DATA EXTRACTS

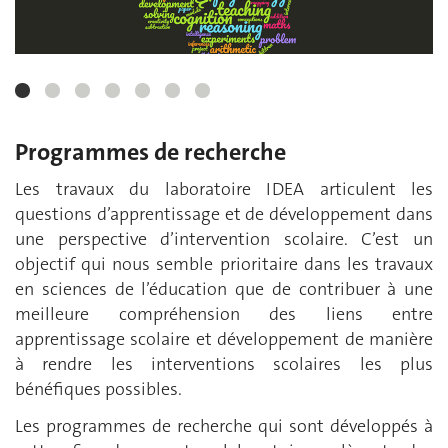
Programmes de recherche
Les travaux du laboratoire IDEA articulent les
questions d’apprentissage et de développement dans
une perspective d’intervention scolaire. C’est un
objectif qui nous semble prioritaire dans les travaux
en sciences de l’éducation que de contribuer à une
meilleure compréhension des liens entre
apprentissage scolaire et développement de manière
à rendre les interventions scolaires les plus
bénéfiques possibles.
Les programmes de recherche qui sont développés à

PROBLEM
Find each line above that contains the word "développement" and copy those lines.

TASK ANSWER
questions d’apprentissage et de développement dans
apprentissage scolaire et développement de manière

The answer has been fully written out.